By Josephine Lee

Young athletes dream of making their sport their career, but few actually have the opportunity of turning that dream into a reality. Terry Adams, who found his passion for BMX Flatlanding at the age of nine, recently visited University of Louisville’s campus on day 14 of his 40-day college tour. Flatland BMX combines break-dance techniques with cycling for a routine that includes complicated twists and balances in various positions.

Adams first became aware of Flatland BMX through videos and magazines and attempted to imitate their twists and turns. Through his passion and dedication, Adams has become quite a phenomenon in Flatland BMX, winning many awards and landing prestigious sponsorships including Red bull Energy Drinks. Kyle Sutherland, student brand manager for Red bull, helped coordinate Adams arrival to U of L’s campus.

Sutherland intended for the arrival of Adams to be a surprise for students. The location was kept secret in order to draw a spontaneous crowd to witness the performance. Adams first began performing outside of Threlkeld Hall and drew a small crowd of students.

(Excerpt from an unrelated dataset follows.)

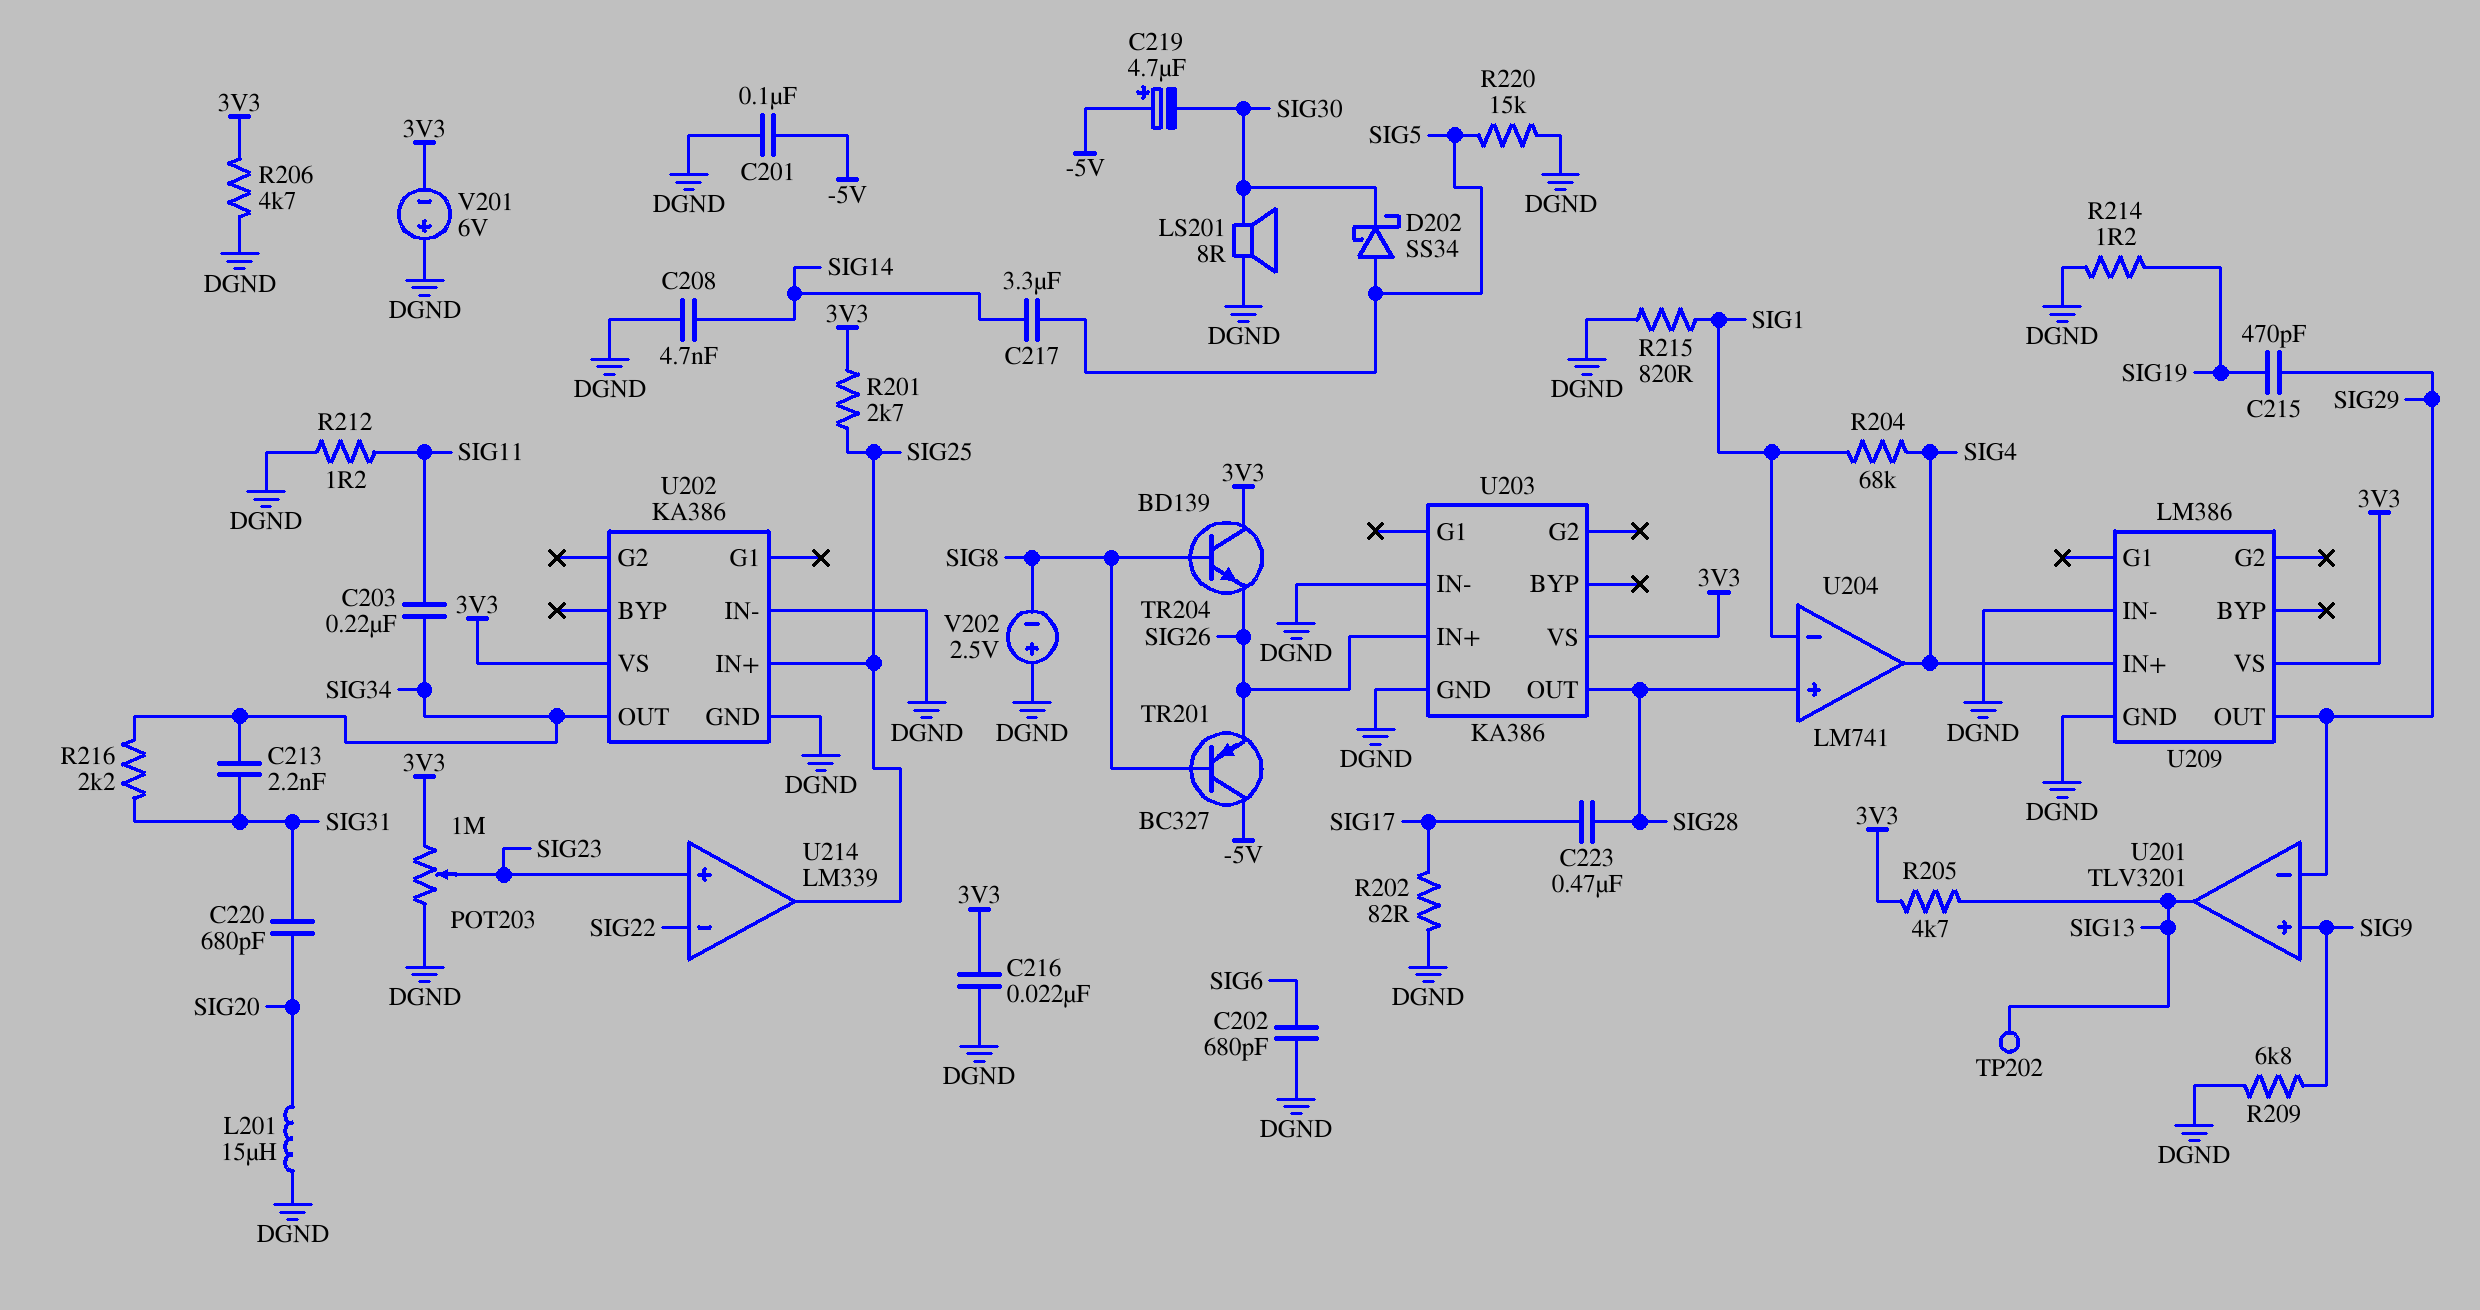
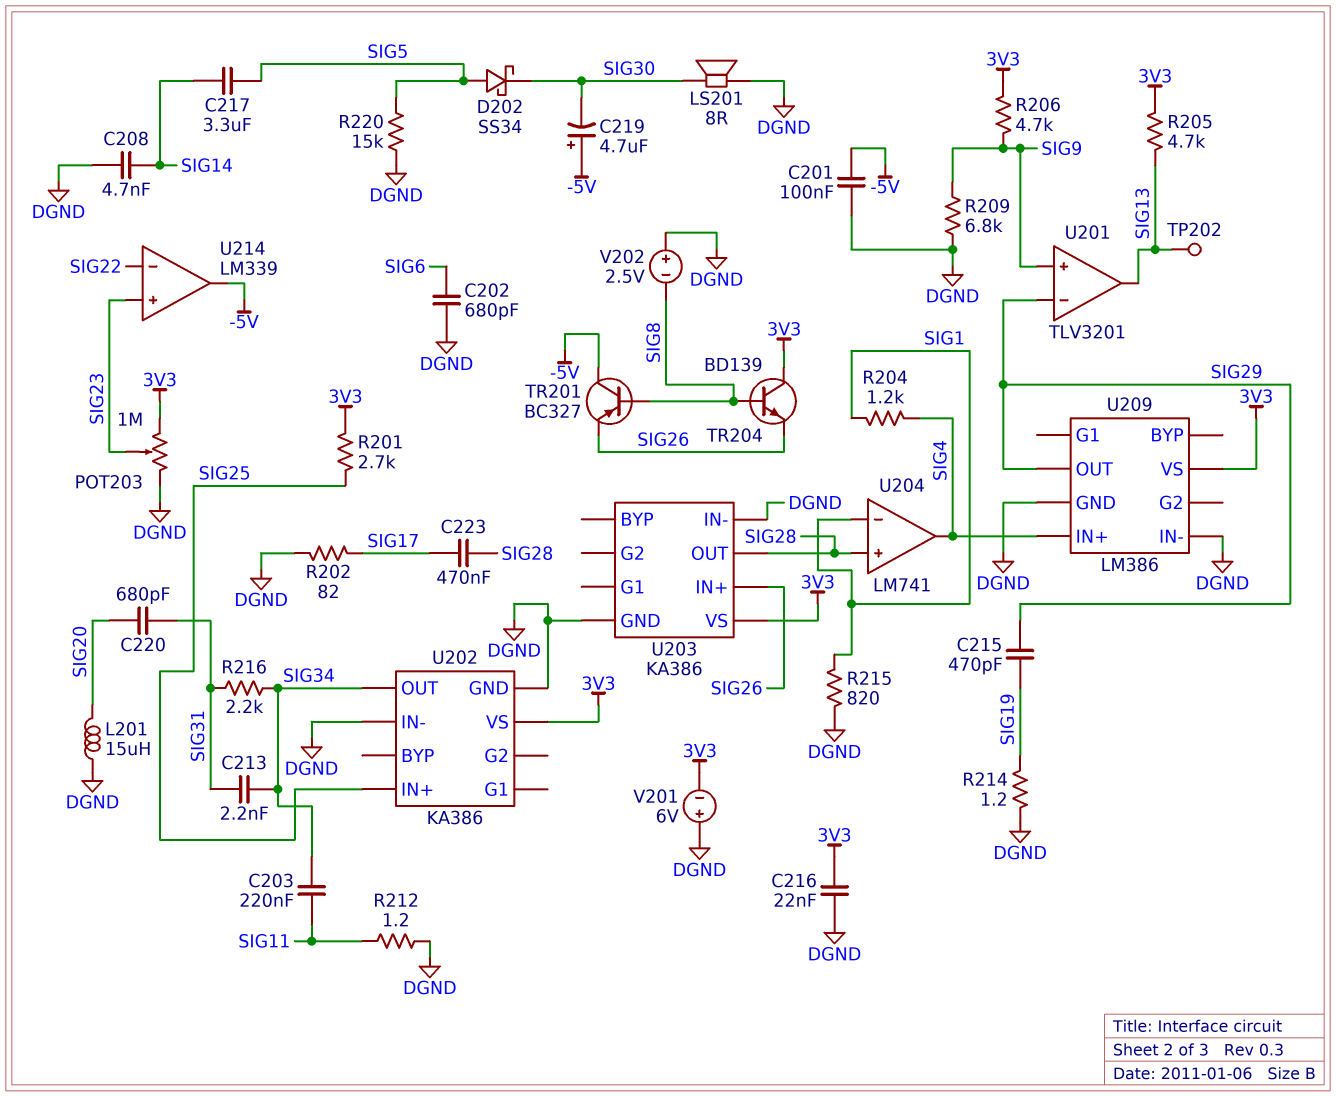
R204: 68k (SIG1, SIG4) -> 1.2k (SIG1, SIG4)
R206: 4.7k (3V3, DGND) -> 4.7k (3V3, SIG9)
U214 pin out: SIG25 -> -5V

“I think it’s really cool. It’s kind of scary because he could fall off. I’m impressed though,” sophomore Speech Pathology major Danielle Collier said.

Andrew Smith, senior Biology major, said, “Watching this guy makes me want to go do something dangerous. It’s kind of wild.”

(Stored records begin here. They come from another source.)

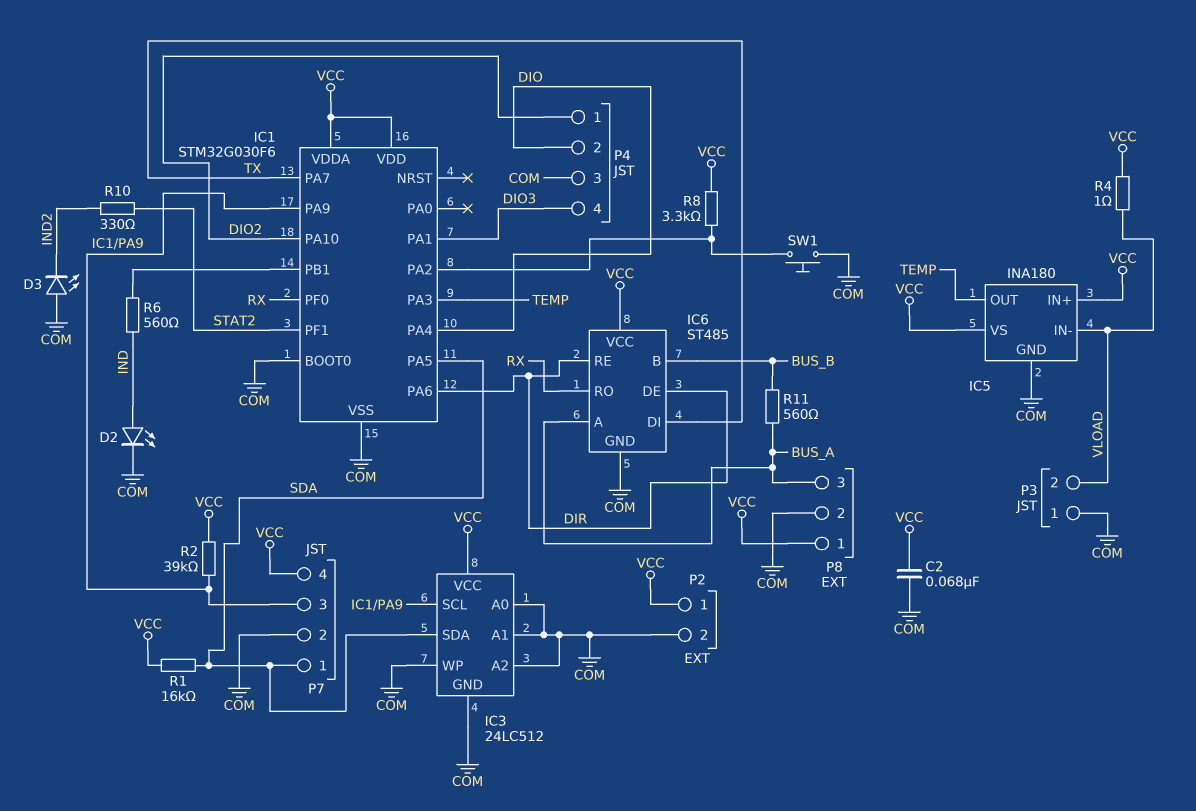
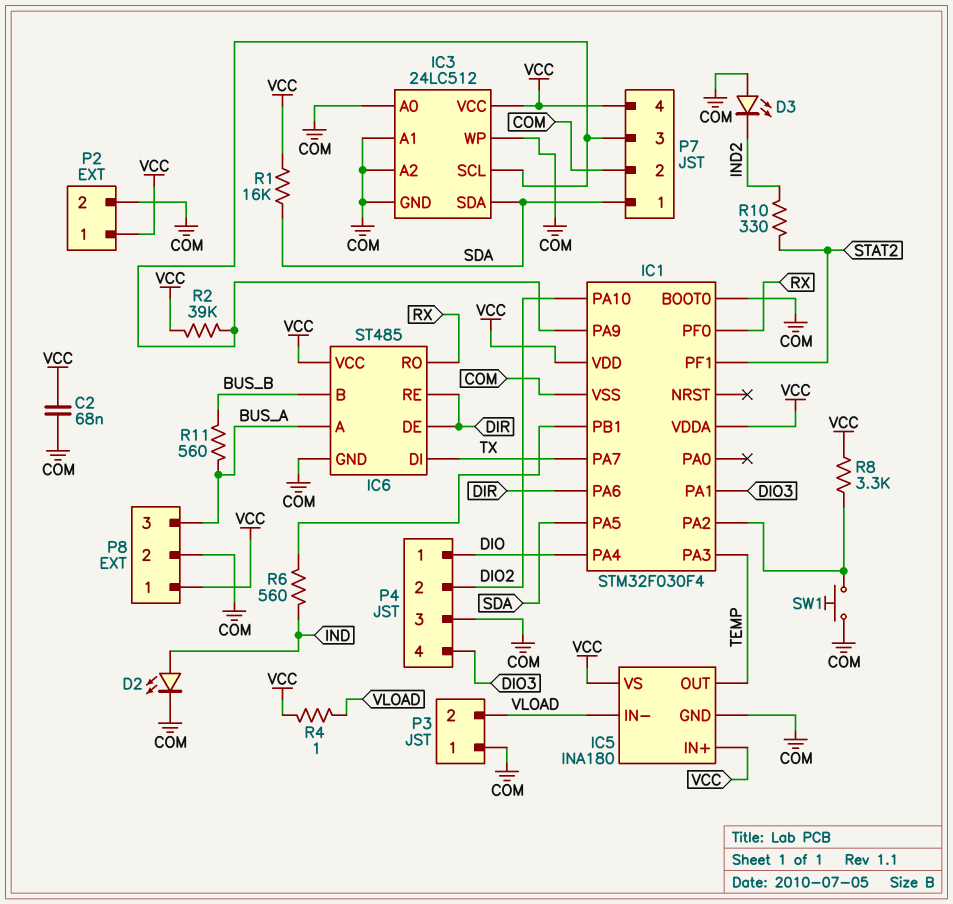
IC1: STM32G030F6 -> STM32F030F4
P4 pin 1: DIO2 -> DIO
P4 pin 2: DIO -> DIO2

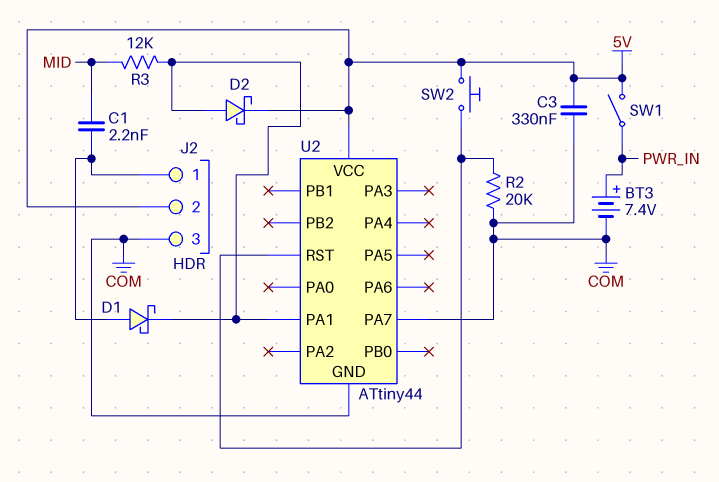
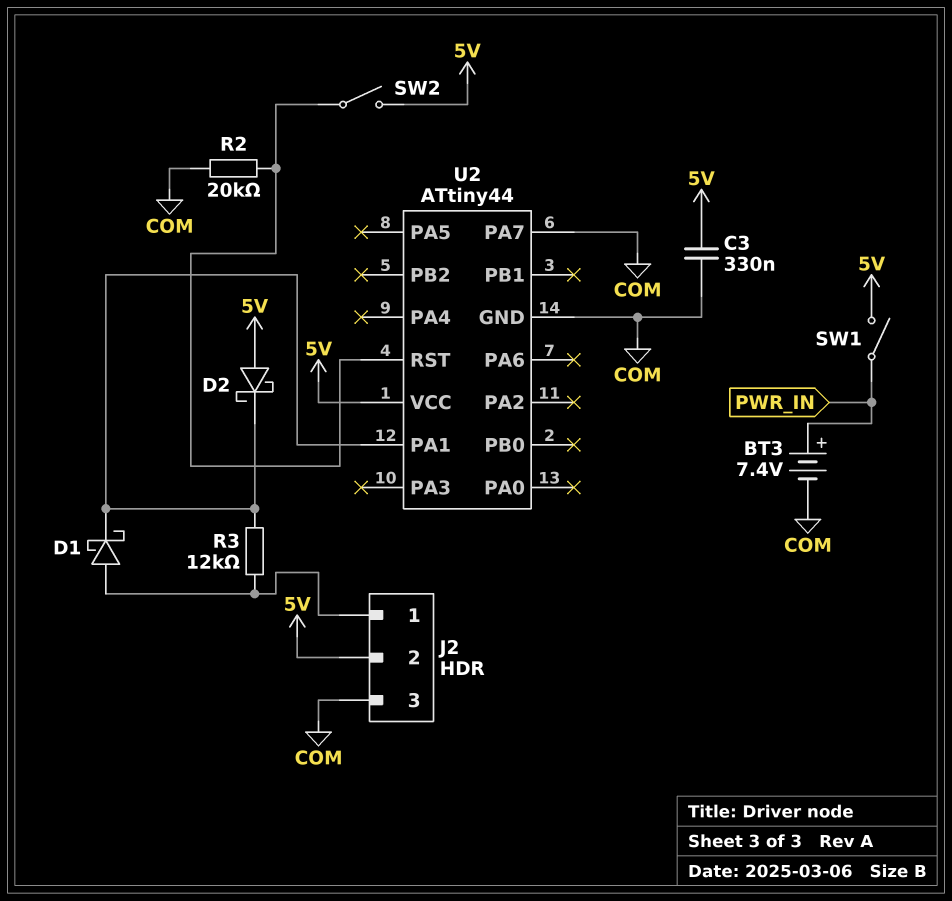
C1: 2.2nF (J2/1, MID) -> none
D2: schottky (A U2/PA1, K 5V) -> schottky (A 5V, K U2/PA1)
R3: 12k (MID, U2/PA1) -> 12k (J2/1, U2/PA1)
SW2: button (5V, U2/RST) -> switch (5V, U2/RST)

The variety of moves that Adams performed showcases his talent in his field. Not only did Adams invent a trick, “The Katrina,” but he also has won numerous awards and made special guest appearances on “Glee” and “The Ellen DeGeneras Show.”

“Being voted the Number One Flatland Rider as voted by Ride BMX magazine and winning the Asian X games were my favorite accomplishments,” Adams said.

After a short showcase at Threlkeld, Adams performed a few tricks in front of the Thinker statue and Grawmeyer Hall. Where Adams received the most exposure was at the corner of Fourth Street and Cardinal Boulevard. Cars stopped to watch. Adams even performed in the middle of the intersection.

“If you want to be a professional at something, follow your dreams,” Adams said. “Take your time, have fun and don’t take it too seriously at first.”